Buyers Ownership Options & How It Affects Value?





When purchasing a property, it is important to understand the types of ownership and how it affects the value and future costs. There are four main types; Freehold, Leasehold, Share of Freehold and Commonhold.

Generally, houses tend to be freehold property, although some recent new homes are being sold as leasehold. Usually freehold means that you own the property and the land that it sits on. You are responsible for the upkeep, maintenance and management of the building. This includes the externals and the affect your property has on the surrounding environment, alike to pollution or tree hazards. Obviously there are costs to owning a freehold property, however, there are also many benefits. You, as the owner, are entirely in control of any decision making regarding your property. There is no service charge or ground rent, and no need to worry about lease extension costs. To prevent great surprise charges after purchasing, any potential buyer should require a land survey to be done prior to finalising. This should detail any issues within the property and the land it is situated on, allowing for the existing owner to pay for the works or reflect these costs within the value the property.

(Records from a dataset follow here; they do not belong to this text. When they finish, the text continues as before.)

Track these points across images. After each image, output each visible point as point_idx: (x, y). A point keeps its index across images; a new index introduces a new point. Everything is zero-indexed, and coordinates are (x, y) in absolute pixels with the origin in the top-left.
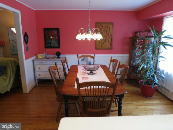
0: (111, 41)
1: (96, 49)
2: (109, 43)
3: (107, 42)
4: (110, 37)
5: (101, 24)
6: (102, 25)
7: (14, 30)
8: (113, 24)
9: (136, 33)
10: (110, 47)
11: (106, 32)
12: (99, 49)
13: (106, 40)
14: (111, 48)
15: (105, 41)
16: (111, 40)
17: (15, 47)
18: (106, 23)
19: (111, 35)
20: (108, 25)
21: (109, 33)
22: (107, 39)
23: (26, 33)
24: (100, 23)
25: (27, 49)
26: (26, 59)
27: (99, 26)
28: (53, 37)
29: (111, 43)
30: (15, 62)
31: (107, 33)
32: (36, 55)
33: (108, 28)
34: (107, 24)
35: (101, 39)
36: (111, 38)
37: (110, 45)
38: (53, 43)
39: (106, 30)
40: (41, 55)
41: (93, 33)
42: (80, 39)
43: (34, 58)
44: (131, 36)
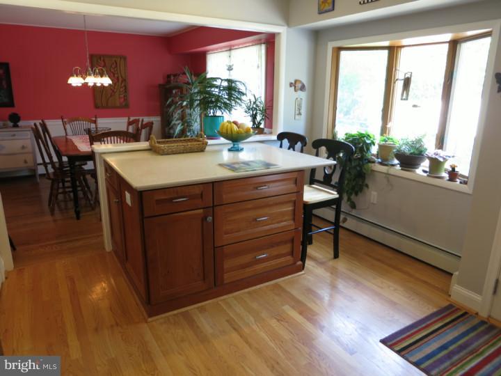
0: (126, 92)
1: (97, 107)
2: (122, 96)
3: (117, 94)
4: (123, 85)
5: (102, 59)
6: (104, 61)
8: (125, 59)
9: (169, 76)
10: (124, 104)
11: (114, 75)
12: (103, 108)
13: (115, 90)
14: (127, 106)
15: (113, 91)
16: (125, 89)
18: (112, 56)
19: (124, 80)
20: (115, 61)
21: (120, 78)
22: (116, 87)
24: (100, 57)
27: (97, 61)
29: (124, 96)
31: (116, 75)
33: (116, 66)
34: (114, 59)
35: (110, 85)
36: (125, 86)
37: (123, 100)
39: (113, 70)
41: (95, 74)
42: (74, 85)
44: (161, 81)
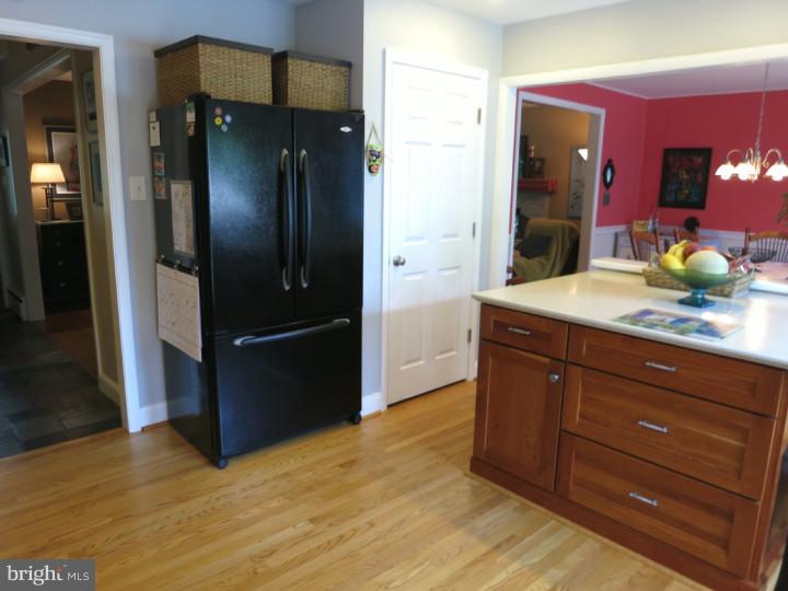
7: (584, 153)
17: (578, 197)
23: (610, 161)
25: (605, 201)
26: (597, 225)
28: (688, 173)
30: (572, 230)
32: (629, 222)
38: (686, 192)
40: (642, 222)
43: (621, 228)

A common ownership type for apartments is leasehold, which is the long term leasing of property from the freehold owner. These agreements can range from anything as little as 20 year lease extensions to 999 lease. When purchasing a leasehold property, it is incredibly important that you are aware of the lease length as this has a large impact on the value of the property. As a lease length becomes shorter, the costs for extending grow higher. When selling a property with such a lease, the cost is reflected within the price as the costs associated with extending can be significant. If a leaseholder fails to extend, the property is returned to the freeholder. Other than the potential costs, a leasehold property is also under restrictions set by the freeholder, alike to pets and subletting of the rooms within the building. A positive of owning a leasehold property is having your property and land maintained and managed for you, at a standard service charge or annual ground rent. 

Some apartments can be categorised as a share of freehold. This is due to leaseholders becoming joint freeholders of the building that their apartments are situated in. Management and maintenance of the building and land is the responsibility of all the leaseholders and the sharing of costs.

Another ownership type is commonhold, although this is not, ironically, very common. All apartments within the building have to be owned freehold and all communal areas are managed by the commonhold association, which is the company owned by the freeholders.